Despite the delivery of east-Australian gas at these prices being ridiculed by independent market analysts, https://www.afr.com/policy/energy-and-climate/more-gas-is-hot-air-without-imports-capital-and-a-market-price-20200527-p54x2e gas-using manufacturers have been urging the Morrison government to impose on producers an obligation to supply them at a “competitive price.”
By a “competitive price” they don’t mean a domestic price that is competitive with east-Australian export prices. Rather, they mean the east-Australian long-term contract delivered price must be competitive with US prices – specifically the Henry Hub price, which is a gas price at a pipeline hub in Louisiana.
In other words, east-Australian manufacturers are demanding the government requires east-Australian gas producers to supply them at prices that make their energy inputs competitive with those of US manufacturers.
Like current US gas sources, gas from Bass Strait and the Cooper Basin was historically associated with highly valuable liquids when extracted, but new large-scale gas resources such as Queensland coal-seam gas do not have liquids. Nor does Australia have the extensive pipeline network of the US.
Imagine if all Australian manufacturing industries were able to require Australian producers of their inputs to supply those inputs at prices that make the manufacturers internationally competitive – regardless of the cost of producing the inputs.
If this fad caught on, most Australian manufacturers would complain about high input costs from their Australian suppliers and insist they pay their workers the same wages as in poor countries.
A recent report by Tony Wood and Guy Dundas for the Grattan Institute https://grattan.edu.au/report/flame-out-the-future-of-natural-gas/ points out that the east coast has already burned most of its low-cost gas, that rising gas prices primarily reflect rising costs and, contrary to some claims, Australians do not pay more for gas than the countries to which we export.
The only way for the government to meet the demands of east-Australian manufacturers to supply gas at US Henry Hub prices is to insert a price cap on domestic gas. This would constitute a major interference in the Australian gas market, elevating sovereign risk for all investors, including those from Japan, Korea, Malaysia and China who are partners in Gladstone LNG export projects.
We already have enough difficulties with the Australia-China relationship without adding another one. And we are trying to be besties with the likes of Japan, Korea and Malaysia.
Under a binding price cap, new gas provinces would not be developed; the sovereign risk would be too great.
Moreover, drilling for wells in existing fields would be cut back. Fewer wells being drilled would cost jobs in the gas fields in regional Queensland – the last place where the government would want to be seen to be destroying jobs.
Even if, through government intervention, domestic gas prices were reduced to the $6 per gigajoule that manufacturers are demanding, there would be no gas-led manufacturing recovery.
How do we know?
We have real-life experience in Western Australia, where there is cheap gas at around $4 per gigajoule.

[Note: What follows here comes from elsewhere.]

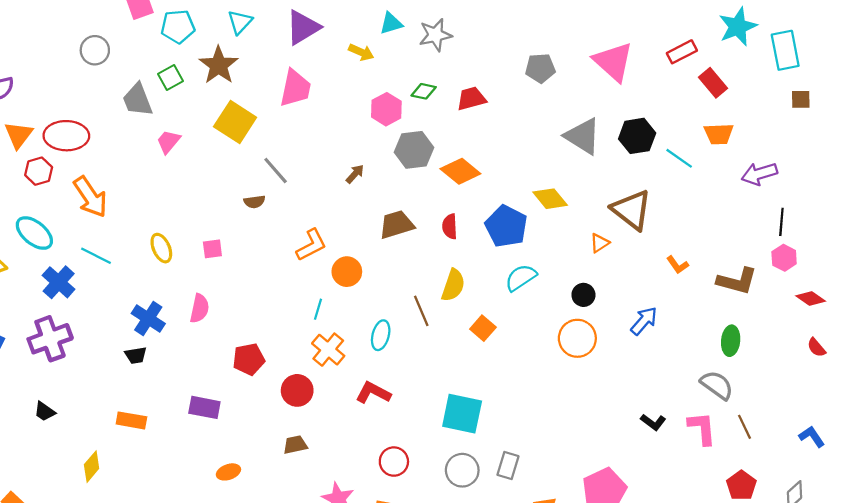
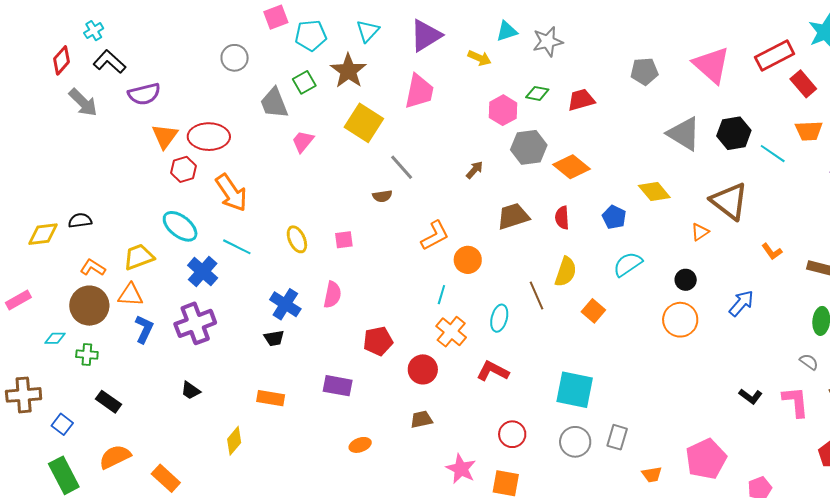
red rectangle: (682, 52) -> (775, 56), size x1.4
blue pentagon: (506, 226) -> (614, 217), size x0.6
gray semicircle: (717, 385) -> (809, 362), size x0.6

Yet, despite being closer to Asian markets than eastern Australia, Western Australia doesn’t have a large-scale, gas-using manufacturing export sector. Instead, Asian manufacturers have the advantages of massive scale of their manufacturing plants, lower labour costs and proximity to their own markets.
Energy minister Angus Taylor has made a commitment to the parties to the voluntary code of conduct – of which he has carriage – that it will not contain any hard price reference.
As for the heads of agreement – which is the responsibility of the resources minister Keith Pitt – tentative indications are that it will not contain a direct price trigger either.
However, the gas-intensive manufacturers will continue to pile pressure onto the federal government to require the supply of gas at around $6 per gigajoule if the government’s announced plan of a gas-led manufacturing recovery is to get off the ground.
If the tiger whose tail the government now holds doesn’t get what it wants it will turn around and maul it. But if the government tries to make the tiger happy by giving it the food it is demanding it will kill off any new food sources. The moral of the story is to steer clear of tigers.
Craig Emerson is managing director of Emerson Economics, whose clients include energy companies. The views expressed here are entirely his own. He is a Distinguished Fellow at the ANU, an Adjunct Professor at Victoria University’s College of Business, and Director of the APEC Study Centre at RMIT.